New name, same faces at local bank
Special to the Post Independent
GLENWOOD SPRINGS ” If you’ve driven down South Grand Avenue in the past week, chances are you’ve already seen the signs of change.
Newly installed American National Bank logo and signs will be lit Tuesday at former Mesa National Bank branches in Glenwood Springs, Rifle and across western Colorado.
Mesa National Bank is one of four Colorado and Wyoming banking institutions ” with a total of 32 branches ” that will merge Tuesday to form American National Bank.
But the consolidation is not a merger, said Scott Sobke, Glenwood Springs branch president.
“Don’t worry that some big bank has come in and swooped up the bank,” Sobke said.
In addition to Mesa National Bank’s Colorado branches, the consolidation involves The Bank of Cherry Creek in Denver, Western National Bank in Colorado Springs and American National Bank in Wyoming, all of which are owned by the Sturm Financial Group.
The Denver-based firm is owned, and was founded, by Donald Sturm, who has interests in various sectors including telecommunications, technology, airlines and real estate, according to the bank’s Internet Web site.
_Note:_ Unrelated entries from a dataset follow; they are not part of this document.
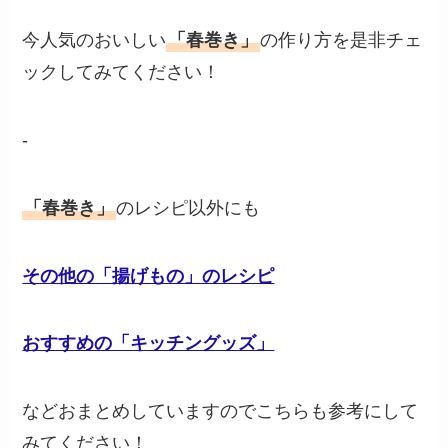
今人気のおいしい
「春巻き」
の作り方を是非チェ
ックしてみてください！
‐
「春巻き」
のレシピ以外にも
その他の「揚げもの」のレシピ
おすすめの「キッチングッズ」
などおまとめしていますのでこちらも参考にして
みてください！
Bank officials selected the American National Bank name for the union because it is the name most relevant for all the banks involved, and it is the name of the oldest bank owned by Sturm, Sobke said.
Sturm formed Mesa National Bank in 1990 by combining two of Mesa County’s oldest financial institutions, Mesa Federal Savings and Loan and Valley Federal Savings and Loan.
Tuesday’s consolidation will mean few changes locally.
“The only things people are going to notice is that the signs are changed and now they can bank all over,” Sobke said.
There will be no changes in hours of operation, branch services or staffing, including the 15 longtime employees at the Glenwood Springs branch, he said.
And, customers will not need to change their checkbooks until they run out of checks since account numbers will remain the same, Sobke said.
However, beginning Tuesday, customers can use any of the bank’s 58 ATM machines or cash a check and access funds at any branch within the two states without the additional fees previously assessed, said Bill Sisson, president of Mesa National Bank and executive vice president of Sturm Financial Group.
As part of the consolidation, Mesa National Bank’s more than $320 million in assets will become part of American National Bank’s combined assets of more than $1.3 billion.
The consolidation means greater lending power for the bank, Sisson said.
Previously, due to legal lending limits involving bank assets, any loan over $4.5 million had to be spread out to more than one bank. The consolidation will increase the bank’s lending limits to $15 million, he said.
“This strengthens the bank and consolidates all of our capital into one pot,” Sisson said. “This brings all of our assets together under one roof.”